La censura prohíbe y crea actos reflejos en creadores y en lectores. Sus consecuencias son mucho más implacables de lo que indica el índice de lo tolerado y de lo prohibido. Y es que tal como escribe José Julián Acosta en 1855, “en las colonias la censura es caprichosa, arbitraria”. La norma pública es solo un indicador. El celo, la ignorancia o el capricho del censor son imprevisibles. No hace tanto leía un libro editado a mediados del XIX en Cuba que reunía las prohibiciones y recomendación que el censor, un médico español que sería luego profesor de la Universidad de La Habana, hacía a las obras de teatro que quisieron ser representadas en esos años. El libro es de 1852. Ahí eran prohibidos o mutilados, o veían su texto parcialmente modificado, los clásicos españoles y europeos. La misma suerte corría José Zorrilla que el duque de Rivas o Hartzenbusch (cuya obra Los amantes de Teruel solo pudo representarse después de que la expresión “Soy esclavo”, en labios de un personaje, fuera sustituida por “Estoy privado de mi libertad”, entre otras variaciones); la censura alcanzaba al mismísimo Martínez de la Rosa, dos décadas antes presidente del gobierno con la viuda de Fernando VII y prohombre del muy conservador Partido Moderado. Sabemos que los libros de Ayguals de Izco, impregnados de un sentido de la justicia y de humanitarismo cristianos, que en España se vendían por decenas de miles, estaban prohibidos en las colonias. La denuncia de la tiranía o la esclavitud de las pasiones, expresiones tan del uso de los dramas épicos románticos, colisionaban con la idea un público colonial al que se atribuía la misma cualidad de ingenuo que en el pasado se había asignado al indio cuando era concebido incapaz de comprender el verdadero sentido de las palabras.
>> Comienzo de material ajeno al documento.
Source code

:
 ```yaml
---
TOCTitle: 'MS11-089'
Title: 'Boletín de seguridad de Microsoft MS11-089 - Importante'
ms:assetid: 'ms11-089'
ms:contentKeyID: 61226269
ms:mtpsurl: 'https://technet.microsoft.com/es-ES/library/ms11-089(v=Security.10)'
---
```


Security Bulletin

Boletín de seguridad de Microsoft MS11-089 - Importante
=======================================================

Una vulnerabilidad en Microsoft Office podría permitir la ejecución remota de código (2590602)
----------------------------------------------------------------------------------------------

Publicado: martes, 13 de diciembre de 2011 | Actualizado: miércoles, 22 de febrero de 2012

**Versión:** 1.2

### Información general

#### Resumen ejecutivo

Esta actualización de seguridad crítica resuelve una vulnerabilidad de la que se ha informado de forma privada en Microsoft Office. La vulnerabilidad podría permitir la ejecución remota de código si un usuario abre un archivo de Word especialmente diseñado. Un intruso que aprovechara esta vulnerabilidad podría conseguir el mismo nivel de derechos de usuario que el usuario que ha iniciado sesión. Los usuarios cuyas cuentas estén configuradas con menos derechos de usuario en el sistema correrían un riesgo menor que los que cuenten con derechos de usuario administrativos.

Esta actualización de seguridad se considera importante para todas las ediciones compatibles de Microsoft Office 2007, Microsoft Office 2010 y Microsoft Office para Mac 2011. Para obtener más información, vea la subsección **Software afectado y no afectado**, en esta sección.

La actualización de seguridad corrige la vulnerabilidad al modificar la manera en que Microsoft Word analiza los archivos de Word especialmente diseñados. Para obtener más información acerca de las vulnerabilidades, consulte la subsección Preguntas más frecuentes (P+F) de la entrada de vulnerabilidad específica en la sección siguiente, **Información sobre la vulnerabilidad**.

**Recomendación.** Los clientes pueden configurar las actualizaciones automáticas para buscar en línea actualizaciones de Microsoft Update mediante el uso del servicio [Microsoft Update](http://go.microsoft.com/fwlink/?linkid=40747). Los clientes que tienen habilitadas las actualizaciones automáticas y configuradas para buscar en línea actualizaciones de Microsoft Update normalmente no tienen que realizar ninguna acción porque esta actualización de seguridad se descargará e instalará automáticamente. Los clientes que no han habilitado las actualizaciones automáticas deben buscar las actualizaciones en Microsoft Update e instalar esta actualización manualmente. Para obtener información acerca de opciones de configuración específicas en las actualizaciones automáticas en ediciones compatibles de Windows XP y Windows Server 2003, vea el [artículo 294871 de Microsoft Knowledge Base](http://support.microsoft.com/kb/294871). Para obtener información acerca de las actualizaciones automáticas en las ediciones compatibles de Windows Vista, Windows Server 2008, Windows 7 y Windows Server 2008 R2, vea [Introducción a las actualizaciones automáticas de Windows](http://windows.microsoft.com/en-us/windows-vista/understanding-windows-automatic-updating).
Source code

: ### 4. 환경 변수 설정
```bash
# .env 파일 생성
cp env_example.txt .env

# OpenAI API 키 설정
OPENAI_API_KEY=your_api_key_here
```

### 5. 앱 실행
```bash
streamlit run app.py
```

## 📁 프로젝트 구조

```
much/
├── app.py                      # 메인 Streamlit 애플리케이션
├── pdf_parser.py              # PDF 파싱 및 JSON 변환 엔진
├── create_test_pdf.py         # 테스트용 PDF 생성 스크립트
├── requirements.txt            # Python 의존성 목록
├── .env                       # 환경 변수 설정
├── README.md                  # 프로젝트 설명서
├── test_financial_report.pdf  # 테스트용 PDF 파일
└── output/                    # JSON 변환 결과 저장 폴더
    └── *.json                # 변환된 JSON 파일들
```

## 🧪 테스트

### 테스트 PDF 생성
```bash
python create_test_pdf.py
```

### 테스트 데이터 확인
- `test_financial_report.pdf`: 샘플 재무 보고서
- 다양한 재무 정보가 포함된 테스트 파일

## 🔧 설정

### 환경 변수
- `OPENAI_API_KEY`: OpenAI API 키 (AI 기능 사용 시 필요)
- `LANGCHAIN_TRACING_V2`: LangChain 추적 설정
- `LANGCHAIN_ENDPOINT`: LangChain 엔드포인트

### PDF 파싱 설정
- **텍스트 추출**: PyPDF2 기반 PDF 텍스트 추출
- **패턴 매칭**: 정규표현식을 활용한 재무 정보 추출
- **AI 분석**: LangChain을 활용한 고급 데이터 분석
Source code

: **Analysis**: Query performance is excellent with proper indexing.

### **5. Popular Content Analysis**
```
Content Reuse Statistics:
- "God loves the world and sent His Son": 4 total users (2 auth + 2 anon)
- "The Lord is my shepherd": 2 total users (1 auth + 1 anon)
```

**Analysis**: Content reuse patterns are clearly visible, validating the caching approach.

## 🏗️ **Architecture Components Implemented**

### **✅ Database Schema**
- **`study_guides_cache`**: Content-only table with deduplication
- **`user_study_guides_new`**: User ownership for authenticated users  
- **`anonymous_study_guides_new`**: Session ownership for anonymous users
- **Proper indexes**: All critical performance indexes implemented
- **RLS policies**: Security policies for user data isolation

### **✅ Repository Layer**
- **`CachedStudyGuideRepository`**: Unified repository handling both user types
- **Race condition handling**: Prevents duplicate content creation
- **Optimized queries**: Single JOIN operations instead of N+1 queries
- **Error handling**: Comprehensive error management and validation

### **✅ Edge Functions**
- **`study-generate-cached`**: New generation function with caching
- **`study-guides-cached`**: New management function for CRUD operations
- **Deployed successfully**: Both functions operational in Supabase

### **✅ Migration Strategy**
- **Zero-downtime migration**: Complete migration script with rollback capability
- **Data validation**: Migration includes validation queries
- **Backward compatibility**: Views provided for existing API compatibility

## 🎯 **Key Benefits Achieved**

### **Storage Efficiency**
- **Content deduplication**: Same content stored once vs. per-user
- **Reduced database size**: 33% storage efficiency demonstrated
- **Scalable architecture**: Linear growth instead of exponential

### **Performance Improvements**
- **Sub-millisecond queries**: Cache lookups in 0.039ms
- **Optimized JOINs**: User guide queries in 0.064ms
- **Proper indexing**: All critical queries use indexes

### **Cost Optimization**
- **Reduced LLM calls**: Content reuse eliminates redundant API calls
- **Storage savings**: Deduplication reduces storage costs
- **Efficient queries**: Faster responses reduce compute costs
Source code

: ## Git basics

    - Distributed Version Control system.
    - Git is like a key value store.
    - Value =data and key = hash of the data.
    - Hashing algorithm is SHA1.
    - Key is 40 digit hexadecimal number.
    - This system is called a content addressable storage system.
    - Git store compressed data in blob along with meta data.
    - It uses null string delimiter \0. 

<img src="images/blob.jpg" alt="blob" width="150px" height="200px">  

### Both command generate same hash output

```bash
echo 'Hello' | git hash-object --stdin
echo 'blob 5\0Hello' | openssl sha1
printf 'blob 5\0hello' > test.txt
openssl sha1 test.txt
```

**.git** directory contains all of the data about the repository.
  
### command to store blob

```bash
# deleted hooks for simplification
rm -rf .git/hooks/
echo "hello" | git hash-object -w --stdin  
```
No obstante, cuando las palabras durante la colonia se hicieron sospechosas, una generación se vio en el compromiso de utilizar el pasado “para salvar el presente de libertades ciudadanas y poderes políticos propios”, sostiene Gervasio Luis García. No sé hasta qué punto el pasado sigue siendo una coartada para expresar aspiraciones no satisfechas. La memoria reconstruida, desprendida de la condición inconsolable una vez logra situarse en un espacio de libertades, no sé hasta qué punto, en la caja de herramientas de nuestro historiador, conserva la función de instrumento rebelde que nos recuerda que los fragmentos de justicia, las libertades ciudadanas en un contexto de verdadera conciencia cívica y los poderes políticos propios siguen siendo materia viva porque las metas soñadas aguardan todavía ser ganadas.
De todo esto trata Historia bajo sospecha, y esta ha sido mi lectura.
San Juan de Puerto Rico, 10 de marzo
* GERVASIO LUIS GARCIA: Historia bajo sospecha, Oficina de Historiador Oficial y Publicaciones Gaviota, San Juan, 2015, 280 págs.